The Role of Flotation Frothers in the Particle-Bubble Attachment Process
Organization: The Australasian Institute of Mining and Metallurgy
Jan 1, 1984
Static attachment of bubbles to solids is contrasted with dynamic attachment in flotation cells. The times of contact during particle-bubble collisions in dynamic attachment are compared with the induction time determinations and the kinetics of thinning of the liquid films separating solids and bubbles. The thinning is examined mainly in terms of electrostatic and dispersion (van der Waals) contributions to the disjoining pressure existing in the films.
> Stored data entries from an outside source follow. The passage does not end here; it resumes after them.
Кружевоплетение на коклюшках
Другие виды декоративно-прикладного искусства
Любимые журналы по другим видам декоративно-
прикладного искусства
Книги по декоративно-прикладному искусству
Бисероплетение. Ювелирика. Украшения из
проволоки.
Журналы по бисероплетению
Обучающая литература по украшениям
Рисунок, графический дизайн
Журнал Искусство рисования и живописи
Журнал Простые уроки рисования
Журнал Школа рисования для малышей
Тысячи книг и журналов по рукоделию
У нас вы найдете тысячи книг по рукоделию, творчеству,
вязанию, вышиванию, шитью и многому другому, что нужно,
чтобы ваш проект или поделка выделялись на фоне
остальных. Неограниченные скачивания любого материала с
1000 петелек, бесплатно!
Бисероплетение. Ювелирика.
The local heterogeneity (on a molecular scale) of charge distribution invariably present at all interfaces (even at conditions of zero zeta potential) calls for some means to minimize possible electrostatic repulsions which arise when the electrical double layer at the air-bubble interface begins to overlap that present at the solid surface, on encounter between particles and bubbles. It is postulated that dipoles of frother molecules, owing to their ability to "flip over" (polarise), replace localized electrostatic repulsion by attraction within fractions of a milli- second, as long as the structure of the frother molecules is sufficiently "bulky" to maintain diffuse films (of mixed collector-frother) at the air/liquid interface of bubbles. The relaxation times of dipoles (signifying their "flipping over" ability) have to be shorter than the collision times between particles and bubbles for particle-bubble attachment to be facilitated under dynamic Conditions.